The Railways, through its Rail Design Standards Organisation, has conducted field trials for a new toilet on a new, high-speed Shatabdi train. “These toilets hold the waste when the train is travelling at speeds lesser that 30 kilometres per hour so (at least) the stations are not dirtied," says an official in the safety wing of the Railways, “The specially designed toilet also ensures that the discharge—due to it’s design—is thrown by the side of the tracks and not on it."
Shifting the problem to the side of the tracks might help the Railways thought it does hark back to days, in the early history of the Indian Railways, when trains actually had no toilets and passengers had to use open fields during “toilet halts."
Indeed, “hygiene movements such as Sulabh need to tie up with the Railways" to deal with track-side issues, says this Railways official asserting that in any case, passenger safety was not being compromised by this problem because the railways monitors its track conditions very closely.
Still, track damage is one big reason why many countries have more sophisticated toilets in their trains.
Passenger train toilet systems used in most Western countries are of two types: compost and chemical toilets. Chemical toilet systems use disinfectants—usually formaldehyde—as part of the flushing system and then store the waste in a storage tank that is then emptied into the sewage systems at stations. That approach requires a meticulous disposal system at stations and storage tanks that are large enough for long-haul trips between stations that might not have such sewage facilities.

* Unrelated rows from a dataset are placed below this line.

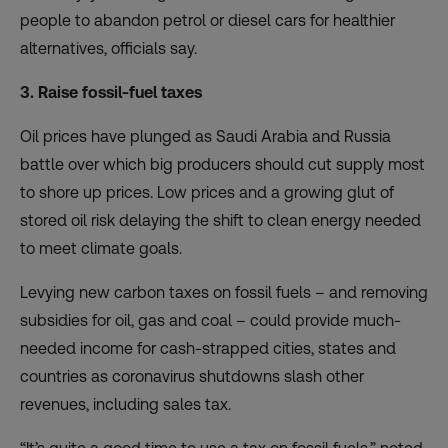
people to abandon petrol or diesel cars for healthier
alternatives, officials say.
3. Raise fossil-fuel taxes
Oil prices have plunged as Saudi Arabia and Russia
battle over which big producers should cut supply most
to shore up prices. Low prices and a growing glut of
stored oil risk delaying the shift to clean energy needed
to meet climate goals.
Levying
new carbon taxes on fossil fuels
– and removing
subsidies for oil, gas and coal – could provide much-
needed income for cash-strapped cities, states and
countries as coronavirus shutdowns slash other
revenues, including sales tax.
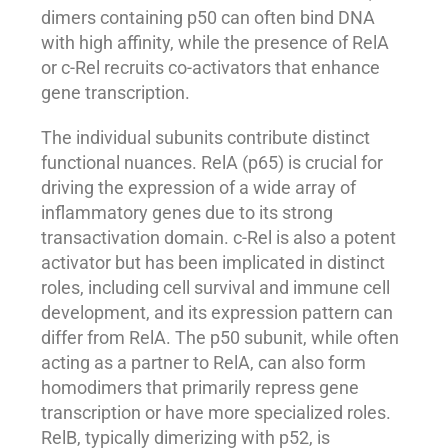
dimers containing p50 can often bind DNA
with high affinity, while the presence of RelA
or c-Rel recruits co-activators that enhance
gene transcription.
The individual subunits contribute distinct
functional nuances. RelA (p65) is crucial for
driving the expression of a wide array of
inflammatory genes due to its strong
transactivation domain. c-Rel is also a potent
activator but has been implicated in distinct
roles, including cell survival and immune cell
development, and its expression pattern can
differ from RelA. The p50 subunit, while often
acting as a partner to RelA, can also form
homodimers that primarily repress gene
transcription or have more specialized roles.
RelB, typically dimerizing with p52, is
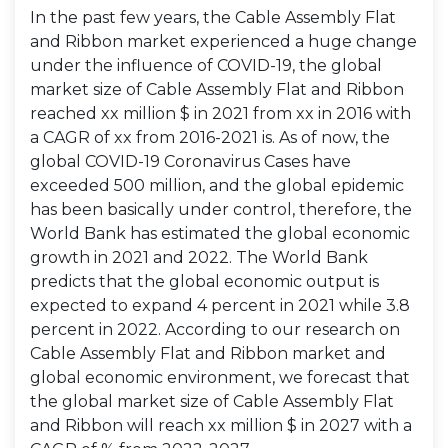
In the past few years, the Cable Assembly Flat
and Ribbon market experienced a huge change
under the influence of COVID-19, the global
market size of Cable Assembly Flat and Ribbon
reached xx million $ in 2021 from xx in 2016 with
a CAGR of xx from 2016-2021 is. As of now, the
global COVID-19 Coronavirus Cases have
exceeded 500 million, and the global epidemic
has been basically under control, therefore, the
World Bank has estimated the global economic
growth in 2021 and 2022. The World Bank
predicts that the global economic output is
expected to expand 4 percent in 2021 while 3.8
percent in 2022. According to our research on
Cable Assembly Flat and Ribbon market and
global economic environment, we forecast that
the global market size of Cable Assembly Flat
and Ribbon will reach xx million $ in 2027 with a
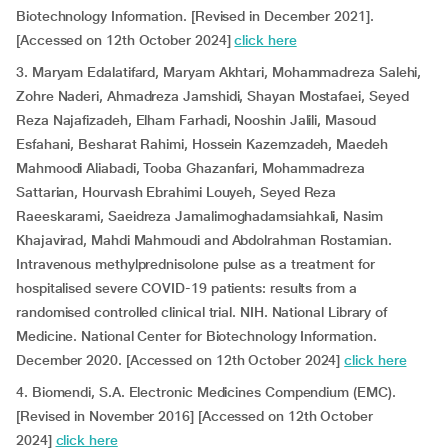
Biotechnology Information. [Revised in December 2021].
[Accessed on 12th October 2024]
click here
3. Maryam Edalatifard, Maryam Akhtari, Mohammadreza Salehi,
Zohre Naderi, Ahmadreza Jamshidi, Shayan Mostafaei, Seyed
Reza Najafizadeh, Elham Farhadi, Nooshin Jalili, Masoud
Esfahani, Besharat Rahimi, Hossein Kazemzadeh, Maedeh
Mahmoodi Aliabadi, Tooba Ghazanfari, Mohammadreza
Sattarian, Hourvash Ebrahimi Louyeh, Seyed Reza
Raeeskarami, Saeidreza Jamalimoghadamsiahkali, Nasim
Khajavirad, Mahdi Mahmoudi and Abdolrahman Rostamian.
Intravenous methylprednisolone pulse as a treatment for
hospitalised severe COVID-19 patients: results from a
randomised controlled clinical trial. NIH. National Library of
Medicine. National Center for Biotechnology Information.
December 2020. [Accessed on 12th October 2024]
click here
4. Biomendi, S.A. Electronic Medicines Compendium (EMC).
[Revised in November 2016] [Accessed on 12th October
2024]
click here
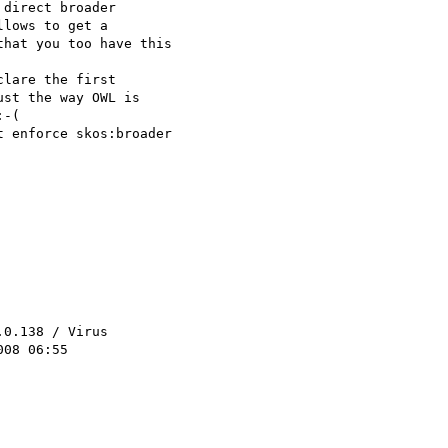
direct broader 

lows to get a 

hat you too have this 

lare the first 

st the way OWL is 

-(

 enforce skos:broader 

.0.138 / Virus 

08 06:55
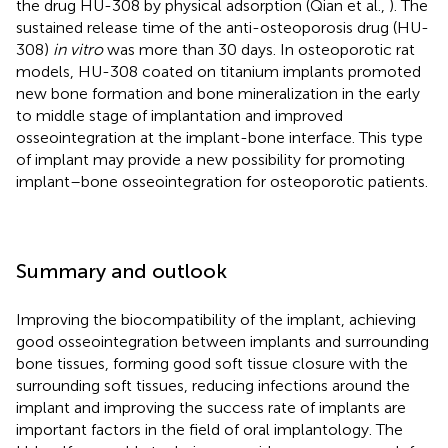
the drug HU-308 by physical adsorption (Qian et al.,
). The
sustained release time of the anti-osteoporosis drug (HU-
308)
in vitro
was more than 30 days. In osteoporotic rat
models, HU-308 coated on titanium implants promoted
new bone formation and bone mineralization in the early
to middle stage of implantation and improved
osseointegration at the implant-bone interface. This type
of implant may provide a new possibility for promoting
implant–bone osseointegration for osteoporotic patients.
Summary and outlook
Improving the biocompatibility of the implant, achieving
good osseointegration between implants and surrounding
bone tissues, forming good soft tissue closure with the
surrounding soft tissues, reducing infections around the
implant and improving the success rate of implants are
important factors in the field of oral implantology. The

Compost toilet tank systems work on a different technology where liquid wastes are treated with chlorine, while solid wastes are converted into liquid, and, via a microbial treatment, carbon dioxide.
Both carbon dioxide and chlorinated liquid waste are non toxic, which are released on the track without causing any noticeable damage to the tracks.
The Railways is also looking to steel companies, which provide tracks, to deal with the problem .
It has tied up with the Steel Authority of India Ltd, along with Prof Balasubramaniam’s team to develop corrosion-resistant rails that will be manufactured in the steel giant’s Bhilai plant.